Authenticity in the workplace

I’m getting used to my new place of work and the people that I work with. I’ve only been there for six months. It’s quite an extraordinary workplace culture and I have written a little about this in a previous post. One thing that it demands is great authenticity. Like teaching and parenting, working in an open-plan office and alongside a small team of bright people doing great things means you are constantly visible to each other.

I have thought a lot about how you can be a leader in an organisation which is quite flat in its hierarchy. Unsurprisingly, the conclusion I have reached is that authenticity is essential. Part of this authenticity I realise, especially as a woman prone to at times doubting her abilities,  means being really clear on where you absolutely do have the skills, experience and confidence to lead your colleagues no matter their status.  Alongside this it’s important to not lose sight of where you will need challenge, support, affirmation or understanding from colleagues and where you must give these things unconditionally in order to encourage authenticity from others. It also means you need to be clear that at any point, and from any colleague no matter their age, experience or standing, you are going to learn and grow.

Authenticity online

Authenticity online has got to be the most complicated feat of all. It’s the place where you can have a massive impact and yet can be completely unaware of how your words are being read and what meaning, right or wrong, is being read into them. It is also a place where what you say can be misinterpreted or can ruffle feathers even if you don’t intend it to.

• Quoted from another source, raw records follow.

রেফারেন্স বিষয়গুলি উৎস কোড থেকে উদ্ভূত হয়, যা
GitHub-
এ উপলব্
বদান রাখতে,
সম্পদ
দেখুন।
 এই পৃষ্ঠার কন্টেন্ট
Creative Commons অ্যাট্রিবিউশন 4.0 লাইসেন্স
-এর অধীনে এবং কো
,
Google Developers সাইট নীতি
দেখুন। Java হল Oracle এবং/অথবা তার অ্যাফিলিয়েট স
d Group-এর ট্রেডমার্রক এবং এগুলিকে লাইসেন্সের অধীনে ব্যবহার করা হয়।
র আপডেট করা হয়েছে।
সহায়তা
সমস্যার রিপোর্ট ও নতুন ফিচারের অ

I use several platforms on social media. I use Facebook for friends and family although I find it is most useful as a repository for photos and a place to go when I can’t sleep. I like Twitter as a way to stay up to date with education sector developments and discussions. I am starting to develop my voice as a blogger and without the constraints of 140 characters, it’s probably the place I can be most authentically me. Part of my need for authenticity is accepting the dangers inherent in social media. I know that every so often, something will misfire, be misread, be badly worded by me, will strike a disharmonious chord to someone else’s ears. But like teaching, aiming to connect, share, resonate, inspire, enthuse and be authentic can be so rewarding for those touched by it, yourself included.

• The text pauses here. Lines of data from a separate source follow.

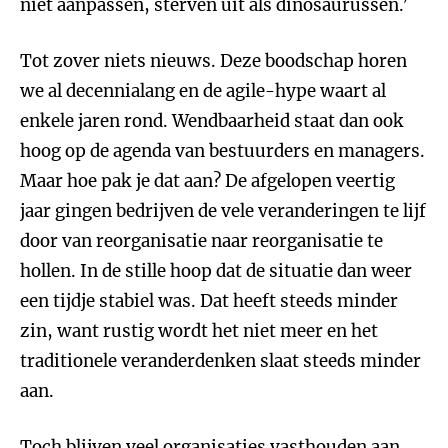
niet aanpassen, sterven uit als dinosaurussen.’
Tot zover niets nieuws. Deze boodschap horen
we al decennialang en de agile-hype waart al
enkele jaren rond. Wendbaarheid staat dan ook
hoog op de agenda van bestuurders en managers.
Maar hoe pak je dat aan? De afgelopen veertig
jaar gingen bedrijven de vele veranderingen te lijf
door van reorganisatie naar reorganisatie te
hollen. In de stille hoop dat de situatie dan weer
een tijdje stabiel was. Dat heeft steeds minder
zin, want rustig wordt het niet meer en het
traditionele veranderdenken slaat steeds minder
aan.
Toch blijven veel organisaties vasthouden aan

I bumped into an old work colleague on the Underground recently. I haven’t seen him for probably 4 years but we are Facebook friends, watching each other’s children growing up and hitting ‘like’ on each other’s posts occasionally. I was so stunned when, after we chatted a bit, he said that he wanted to thank me for my authenticity and openness on Facebook. I had posted quite a bit about my journey as a carer for my mother through the decline of her mental and physical health which culminated in her having a massive stroke and becoming completely dependent day and night for all her physical needs. In writing about it, I felt it was important for those close to me to know what I was experiencing and it was therapeutic for me to write even a few sentences about it. But I also felt that it was important to others who might have been through something similar or might go through it sometime in the future to know that it is okay to speak about it with authenticity and to reach out for some support.

Authenticity as myself

I think as I become older (and I’m feeling this now especially as I have been through some quite gruelling life experiences yet again in the last couple of years) I have come to realise that I cannot be anyone but myself. Of course, I am committed as ever to lifelong learning, to growing and developing as a person, as a parent, as a professional. But with age, I have realised that this is it. The me that I am is work in progress, nimble and agile, but I am also like a great static cliff hammered by seas and the elements. I have taken a shape that is unique and recognisable and if people want to come closer explore the subtleties, I can do nothing but stand still.